强调AI在机器人领域的应用,展示模拟、训练和数据生成方面的进展 -
推出并开源Groot N1人形机器人通用基础模型 -
宣布与DeepMind和迪士尼研究合作开发名为Newton的GPU加速物理引擎
以下中文翻译由 Gemini 2.0 Pro
提供支持。
(0:09-1:01) Introduction: The Age of AI Tokens (引言:AI Token时代)
This is how intelligence is made, a new kind of factory: a generator of tokens, the building blocks of AI.
这就是智能的产生方式,一种新型工厂:生成Token,这是AI的基石。
Tokens have opened a new frontier, the first step into an extraordinary world where endless possibilities are born.
Token开启了新的前沿,这是迈向非凡世界的第一步,在那里,无限的可能性得以诞生。
Tokens transform images into scientific data, charting alien atmospheres and guiding the explorers of tomorrow. They turn raw data into foresight, so next time we’ll be ready.
Token将图像转化为科学数据,描绘外星大气,指引未来的探索者。它们将原始数据转化为远见,让我们为下一次做好准备。
(1:01-1:40) Tokens: Decoding and Unraveling (Token:解码与揭示)

Tokens decode the laws of physics to get us there faster and take us further.
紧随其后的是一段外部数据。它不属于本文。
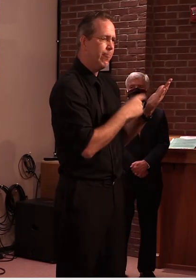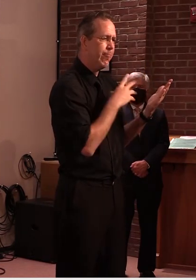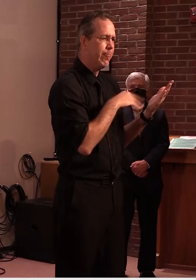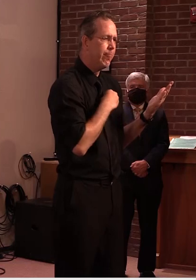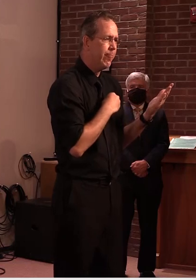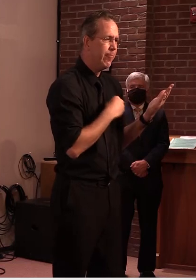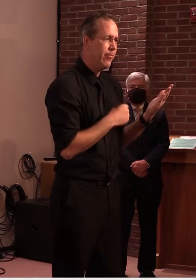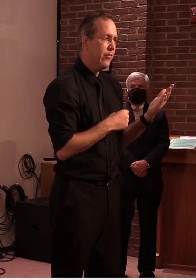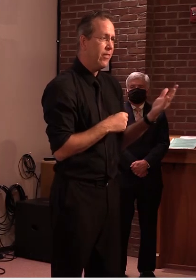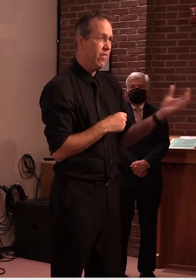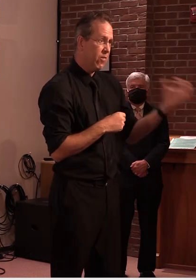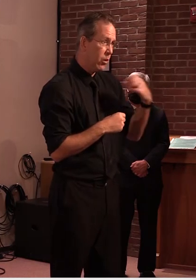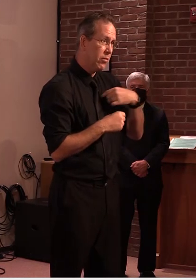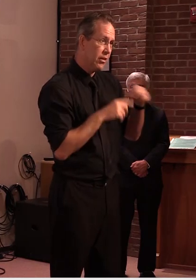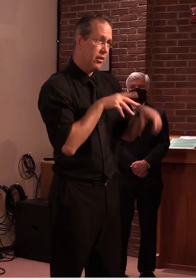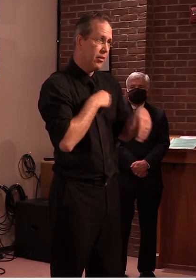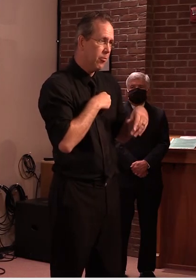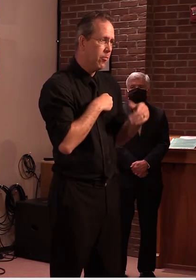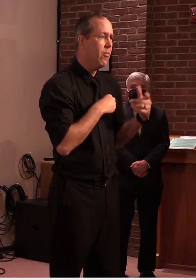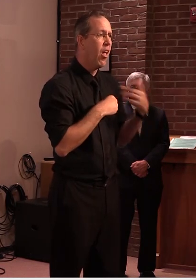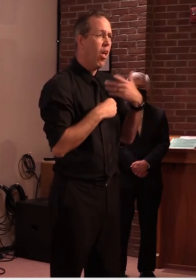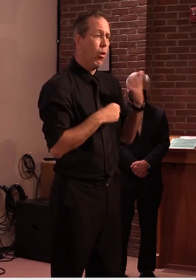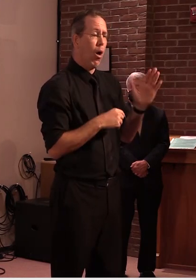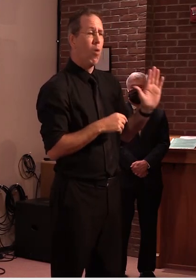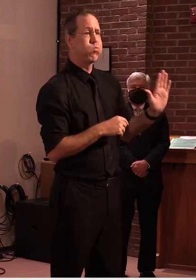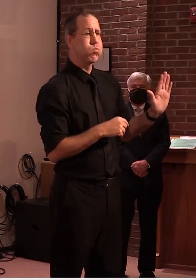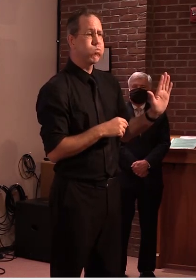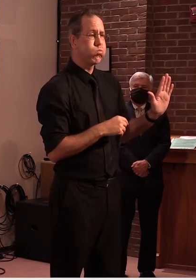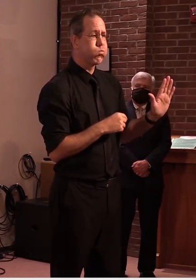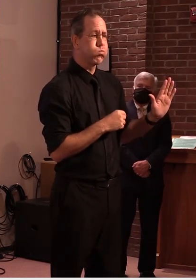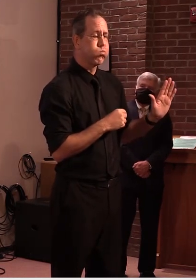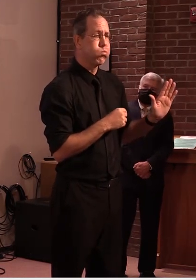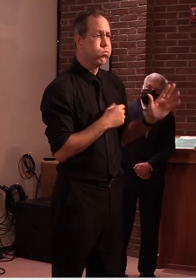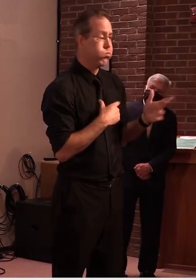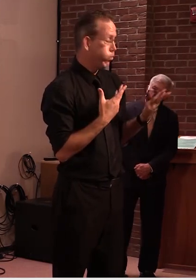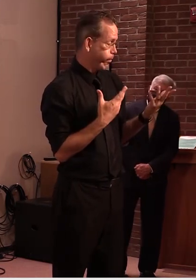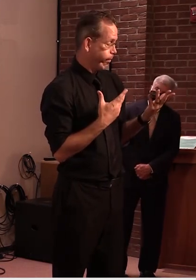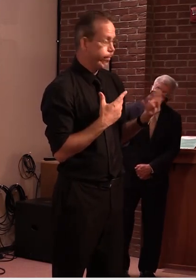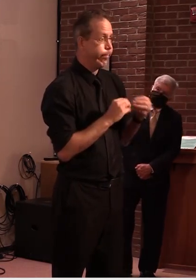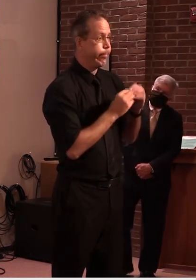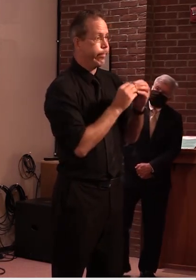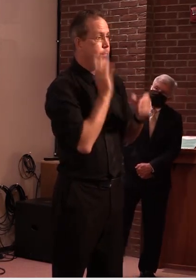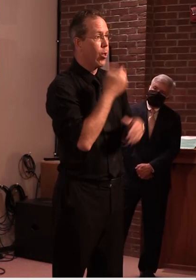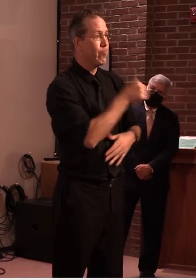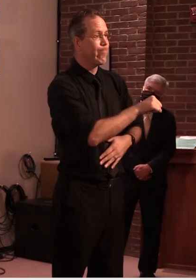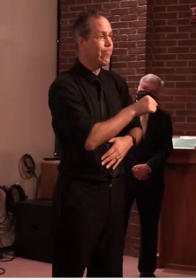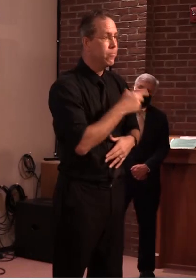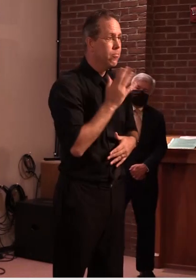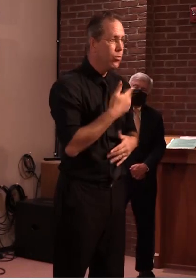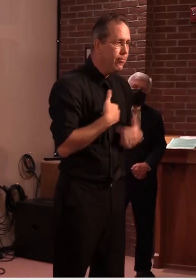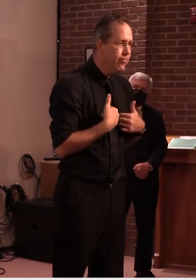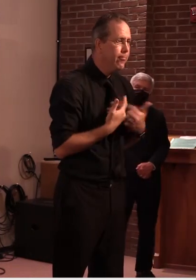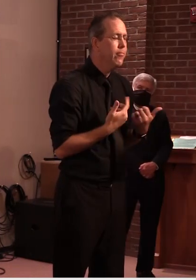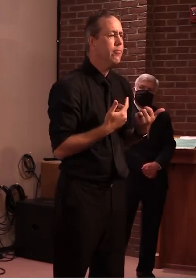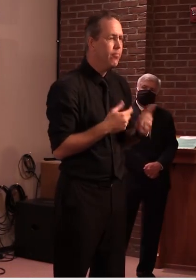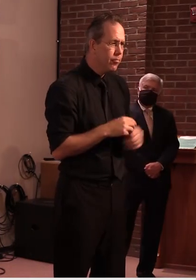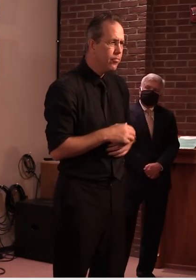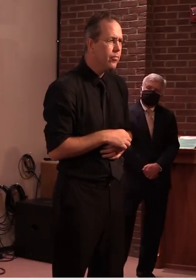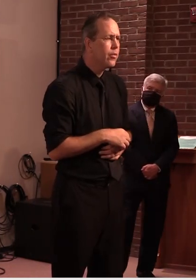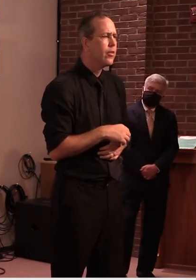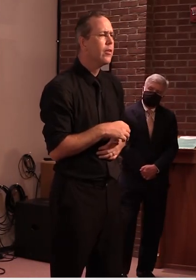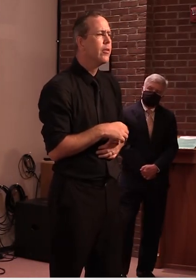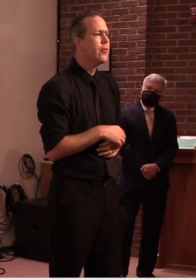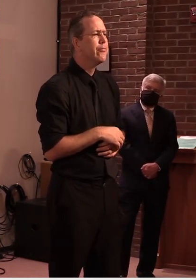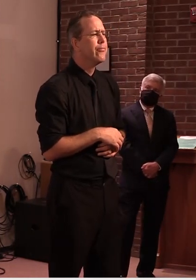i'm totally willing to accept that as well but uh but i again there's a path forward uh we just have to uh to work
Token解码物理定律,让我们更快到达目的地,走得更远。
Tokens see disease before it takes hold. They help us unravel the language of life and learn what makes us tick.
Token在疾病扎根之前就发现它。它们帮助我们解开生命的语言,了解是什么让我们运转。
(1:40-2:29) Tokens: Connecting and Empowering (Token:连接与赋能)
Tokens connect the dots so we can protect our most noble creatures. They turn potential into plenty and help us harvest our bounty.
Token连接点滴,让我们能够保护最珍贵的生物。它们将潜力转化为富饶,帮助我们收获丰硕的成果。
Tokens don’t just teach robots how to move, but to bring joy, to lend us a hand, and put life within reach.
Token不仅教会机器人如何移动,还教会它们带来欢乐,向我们伸出援手,让生活触手可及。
(2:29-3:30) Nvidia’s Role and Jensen Huang’s Welcome (英伟达的角色与黄仁勋的欢迎)
Together, we take the next great leap, to bravely go where no one has gone before. And here is where it all begins. Welcome to the stage, Nvidia founder and CEO Jensen Huang.
携手共进,我们迈出下一个伟大的飞跃,勇敢地前往无人涉足之地。而这一切,都从这里开始。欢迎英伟达创始人兼首席执行官黄仁勋登台。
Welcome to GTC!
欢迎来到GTC!
(3:38-4:49) GTC and Industry Representation (GTC与行业代表)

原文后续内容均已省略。